*** Records provided ***

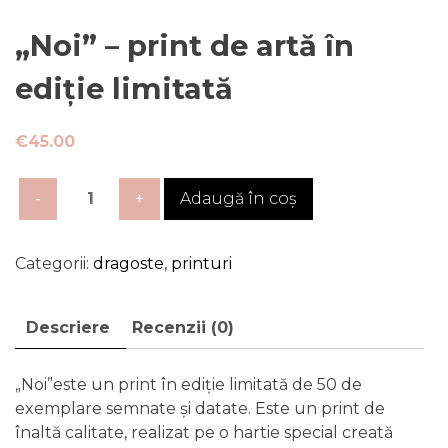
„Noi” – print de artă în
ediție limitată
€
45.00
Cantitate
Adaugă în coș
"Noi"
-
print
Categorii:
dragoste
,
printuri
de
artă
Descriere
Recenzii (0)
în
ediție
limitată
„Noi”este un print în ediție limitată de 50 de
exemplare semnate și datate. Este un print de
înaltă calitate, realizat pe o hartie special creată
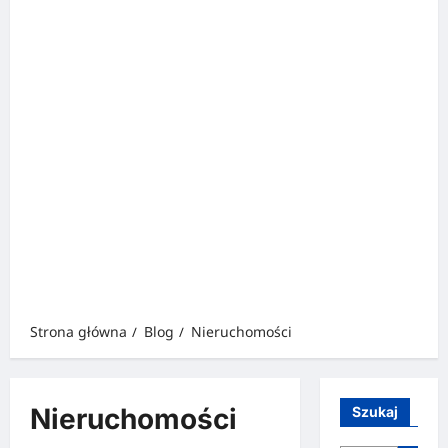
Strona główna
Blog
Nieruchomości
Nieruchomości
Szukaj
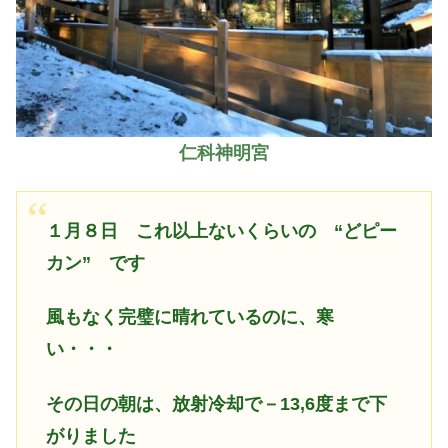
仁科神明宮
１月８日 これ以上ないくらいの
“どピー
カン” です
風もなく完璧に晴れているのに、寒
い・・・
その日の朝は、放射冷却で－13,6度まで下
がりました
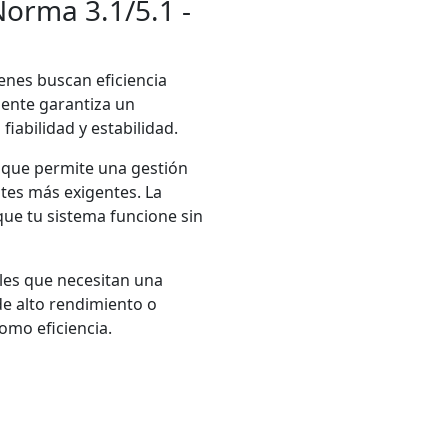
orma 3.1/5.1 -
ienes buscan eficiencia
fuente garantiza un
iabilidad y estabilidad.
, que permite una gestión
tes más exigentes. La
que tu sistema funcione sin
les que necesitan una
de alto rendimiento o
omo eficiencia.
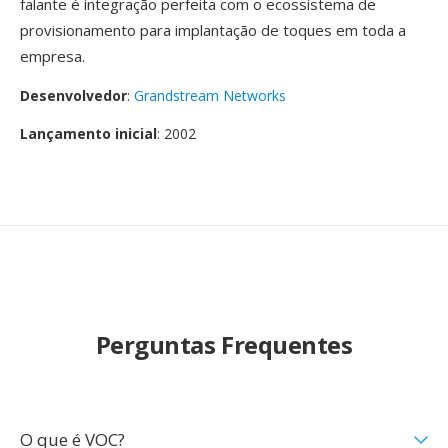
falante é integração perfeita com o ecossistema de
provisionamento para implantação de toques em toda a
empresa.
Desenvolvedor
:
Grandstream Networks
Lançamento inicial
: 2002
Perguntas Frequentes
O que é VOC?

***

What the task asks:
Copy the entries word for word, from their start through the line containing "omo eficiencia.", inclusive. Leave the pictures out of your copy.

Expected answer:
„Noi” – print de artă în
ediție limitată
€
45.00
Cantitate
Adaugă în coș
"Noi"
-
print
Categorii:
dragoste
,
printuri
de
artă
Descriere
Recenzii (0)
în
ediție
limitată
„Noi”este un print în ediție limitată de 50 de
exemplare semnate și datate. Este un print de
înaltă calitate, realizat pe o hartie special creată
Strona główna
Blog
Nieruchomości
Nieruchomości
Szukaj
仁科神明宮
１月８日 これ以上ないくらいの
“どピー
カン” です
風もなく完璧に晴れているのに、寒
い・・・
その日の朝は、放射冷却で－13,6度まで下
がりました
orma 3.1/5.1 -
ienes buscan eficiencia
fuente garantiza un
iabilidad y estabilidad.
, que permite una gestión
tes más exigentes. La
que tu sistema funcione sin
les que necesitan una
de alto rendimiento o
omo eficiencia.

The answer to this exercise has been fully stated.